Data to use:
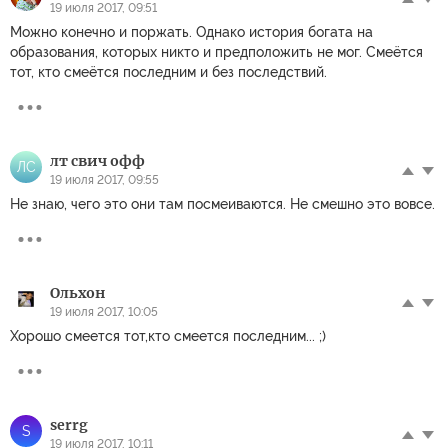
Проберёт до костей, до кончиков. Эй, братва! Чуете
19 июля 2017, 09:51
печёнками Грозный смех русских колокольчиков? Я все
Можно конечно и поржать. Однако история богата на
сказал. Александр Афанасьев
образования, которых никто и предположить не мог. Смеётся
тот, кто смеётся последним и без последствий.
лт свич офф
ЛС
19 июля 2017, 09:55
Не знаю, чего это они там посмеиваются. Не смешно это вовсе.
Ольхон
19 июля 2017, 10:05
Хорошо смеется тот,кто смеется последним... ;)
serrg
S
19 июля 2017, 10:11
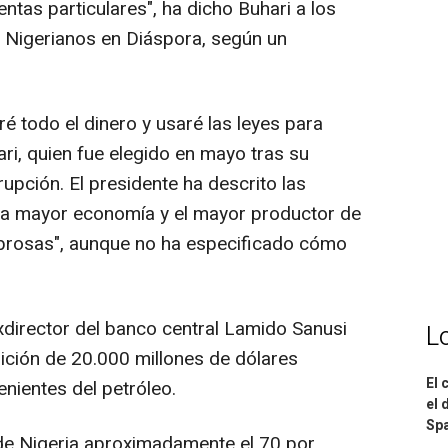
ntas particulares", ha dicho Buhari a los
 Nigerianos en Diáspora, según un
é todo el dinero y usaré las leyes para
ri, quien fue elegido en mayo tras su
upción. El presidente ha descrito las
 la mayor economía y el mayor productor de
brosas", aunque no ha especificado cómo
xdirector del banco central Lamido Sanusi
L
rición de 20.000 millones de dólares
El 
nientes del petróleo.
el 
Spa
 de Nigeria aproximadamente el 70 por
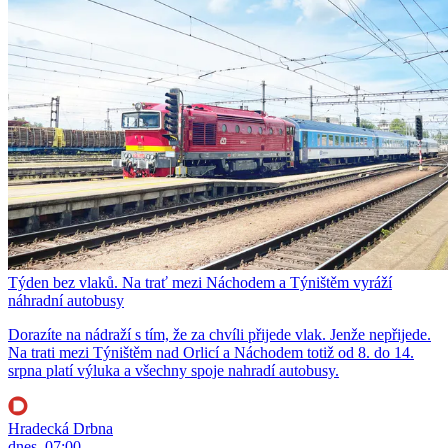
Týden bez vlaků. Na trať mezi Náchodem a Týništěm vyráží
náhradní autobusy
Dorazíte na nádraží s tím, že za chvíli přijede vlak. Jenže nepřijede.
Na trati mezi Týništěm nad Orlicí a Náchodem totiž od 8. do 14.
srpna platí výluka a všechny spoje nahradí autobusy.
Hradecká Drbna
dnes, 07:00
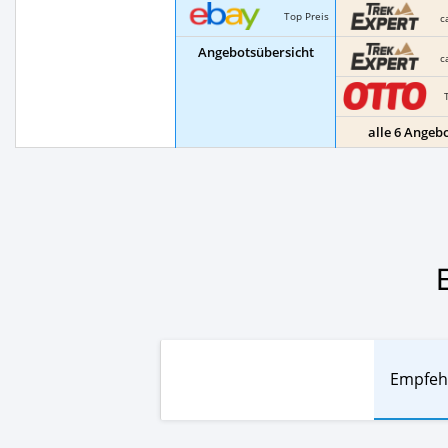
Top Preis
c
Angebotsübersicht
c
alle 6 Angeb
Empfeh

Required work: In the entries from the line with "Buhari a los" through the end of the entries, switch "autobusy" to "vlaky" and leave everything else unchanged. Give only those lines again, without the pictures.

Exercise result:
ntas particulares", ha dicho Buhari a los
 Nigerianos en Diáspora, según un
é todo el dinero y usaré las leyes para
ri, quien fue elegido en mayo tras su
upción. El presidente ha descrito las
 la mayor economía y el mayor productor de
brosas", aunque no ha especificado cómo
xdirector del banco central Lamido Sanusi
L
rición de 20.000 millones de dólares
El 
nientes del petróleo.
el 
Spa
 de Nigeria aproximadamente el 70 por
Týden bez vlaků. Na trať mezi Náchodem a Týništěm vyráží
náhradní vlaky
Dorazíte na nádraží s tím, že za chvíli přijede vlak. Jenže nepřijede.
Na trati mezi Týništěm nad Orlicí a Náchodem totiž od 8. do 14.
srpna platí výluka a všechny spoje nahradí vlaky.
Hradecká Drbna
dnes, 07:00
Top Preis
c
Angebotsübersicht
c
alle 6 Angeb
Empfeh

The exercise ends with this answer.